El camino entre la ciencia y la historia de Levins y Lewontin convergería en varias ocasiones. Uno de los hitos fue la participación que tuvieron como confundadores del colectivo Science por the People (”Ciencia para el Pueblo”), que tuvo como disparador en 1967 tras una una huelga de investigadores del MIT que rechazaba la investigación militar que se estaba haciendo en el campus. En conjunto con el movimiento estudiantil, ese grupo reflejó la movilización de académicos e investigadores de izquieda contra el uso social de la ciencia y la tecnología, entre ellos, como la creación de la bomba atómica o el agente naranja en la selva vietnamita. Nunca dejaron de señalar que el conocimiento humano tenía como límite su “mercantilización” en manos de la lógica capitalista y de la industria del conocimiento.

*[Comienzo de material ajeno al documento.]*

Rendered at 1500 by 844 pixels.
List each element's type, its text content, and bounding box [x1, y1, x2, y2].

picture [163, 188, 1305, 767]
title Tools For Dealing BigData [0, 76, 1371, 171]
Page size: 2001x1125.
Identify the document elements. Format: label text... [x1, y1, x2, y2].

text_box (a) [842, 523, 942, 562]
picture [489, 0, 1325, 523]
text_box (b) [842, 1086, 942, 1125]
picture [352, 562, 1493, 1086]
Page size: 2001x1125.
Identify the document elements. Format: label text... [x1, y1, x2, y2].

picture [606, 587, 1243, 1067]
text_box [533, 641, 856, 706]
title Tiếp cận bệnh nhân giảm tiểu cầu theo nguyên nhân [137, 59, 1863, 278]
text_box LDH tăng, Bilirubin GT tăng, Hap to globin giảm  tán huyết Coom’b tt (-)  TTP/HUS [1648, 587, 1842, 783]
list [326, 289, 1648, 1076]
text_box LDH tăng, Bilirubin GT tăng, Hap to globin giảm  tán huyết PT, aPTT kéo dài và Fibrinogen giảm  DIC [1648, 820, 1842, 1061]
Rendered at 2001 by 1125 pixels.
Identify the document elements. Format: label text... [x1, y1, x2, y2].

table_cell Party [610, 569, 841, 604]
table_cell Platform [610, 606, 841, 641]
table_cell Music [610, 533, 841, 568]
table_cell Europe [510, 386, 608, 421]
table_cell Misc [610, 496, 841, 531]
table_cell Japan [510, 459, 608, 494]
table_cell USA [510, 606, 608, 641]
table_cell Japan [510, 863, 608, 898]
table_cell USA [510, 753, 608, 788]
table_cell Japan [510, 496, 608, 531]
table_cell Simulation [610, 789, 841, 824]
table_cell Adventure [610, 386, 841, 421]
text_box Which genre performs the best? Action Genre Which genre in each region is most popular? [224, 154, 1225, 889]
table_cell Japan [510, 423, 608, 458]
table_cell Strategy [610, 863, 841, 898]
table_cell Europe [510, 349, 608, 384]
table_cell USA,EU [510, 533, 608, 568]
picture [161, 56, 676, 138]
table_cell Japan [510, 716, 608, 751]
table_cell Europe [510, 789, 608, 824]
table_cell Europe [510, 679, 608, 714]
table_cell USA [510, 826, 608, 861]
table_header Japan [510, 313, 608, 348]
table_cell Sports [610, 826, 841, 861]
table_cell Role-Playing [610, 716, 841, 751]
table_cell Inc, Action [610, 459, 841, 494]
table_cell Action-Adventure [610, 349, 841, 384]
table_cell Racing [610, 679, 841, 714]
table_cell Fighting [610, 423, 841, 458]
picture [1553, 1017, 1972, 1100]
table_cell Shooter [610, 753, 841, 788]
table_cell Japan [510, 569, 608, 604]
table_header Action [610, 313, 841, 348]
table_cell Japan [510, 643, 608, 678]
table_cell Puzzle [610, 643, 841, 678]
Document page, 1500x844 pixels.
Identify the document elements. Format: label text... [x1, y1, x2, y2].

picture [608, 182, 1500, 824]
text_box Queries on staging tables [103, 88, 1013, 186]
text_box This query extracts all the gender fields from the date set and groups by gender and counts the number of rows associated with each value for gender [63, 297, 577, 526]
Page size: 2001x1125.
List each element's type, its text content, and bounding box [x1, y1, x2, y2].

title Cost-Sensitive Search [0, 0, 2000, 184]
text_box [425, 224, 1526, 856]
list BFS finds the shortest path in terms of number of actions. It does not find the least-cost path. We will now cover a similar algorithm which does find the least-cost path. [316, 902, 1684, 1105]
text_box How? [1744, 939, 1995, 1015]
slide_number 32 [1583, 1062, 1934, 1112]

Levins tuvo varias aventuras personales. Junto con Lewontin, formó parte del grupo “Ciencia para Vietnam”, aunque él en particular viajó a Asia para expresar su solidaridad con los locales. Fue incluido en la Academia Nacional de Ciencias de Estados Unidos, la organización de científicos más prestigiosa del país, pero renunció poco después para protestar por el papel de la organización en asesorar al ejército estadounidense en el conflicto bélico con los seguidores de Ho Chi Min. Después de su primera visita a Cuba en 1964, se desempeñó como asesor científico del gobierno cubano en agroecología moderna.
Cuando estuvo en Puerto Rico, Levins se hizo carne del anti imperialismo del pueblo de su esposa, y lo vivió de cerca, ya que -atestigua- tuvo que abandonar sus trabajos por la vigilancia del FBI en la isla. Aprendió, además, sobre “el intransigente feminismo de clase obrera” de su pareja Rosario Morales, que funcionó como “una fuente inagotable de crítica al elitismo y machismo”. El ecólogo confesaba haber mantenido durante toda su vida una relación contradictoria con la universidad. “Nunca aspiré a tener lo que se considera una carrera exitosa en la academia”, decía.
Levins falleció a los 85 años y, pese a todo, fue recordado con honores en Harvard. Lewontin sigue con vida y ya superó los noventa años. Belicosos en sus disciplinas, un hilo los unió en su recorrido, donde las prioriades y compromisos estaban claros desde hace tiempo.
“El día en que la policía de Chicago asesinó a Fred Hampon, líder de los Panteras Negras, fuimos juntos a su cuarto todavía ensangrentado y miramos los libros que había en su mesa de noche: fue un asesinado por su militancia consecuente y crítica. Nuestro activismo es un recordatorio constante de la necesidad de relacionar la teoría con los problemas del mundo real, así como también de la importancia que reviste la crítica teórica. En los movimientos políticos, a menudo tenemos que defender la importancia de la teoría como resguardo a la tentación de sucumbir a la urgencia de la inmediatez y las cuesitones locales, mientras que en la academia todavía tenemos que reafirmar que, para los hambrientos”, el derecho al alimento no es un problema filosófico”, reflexionaba el dúo en La biología en cuestión.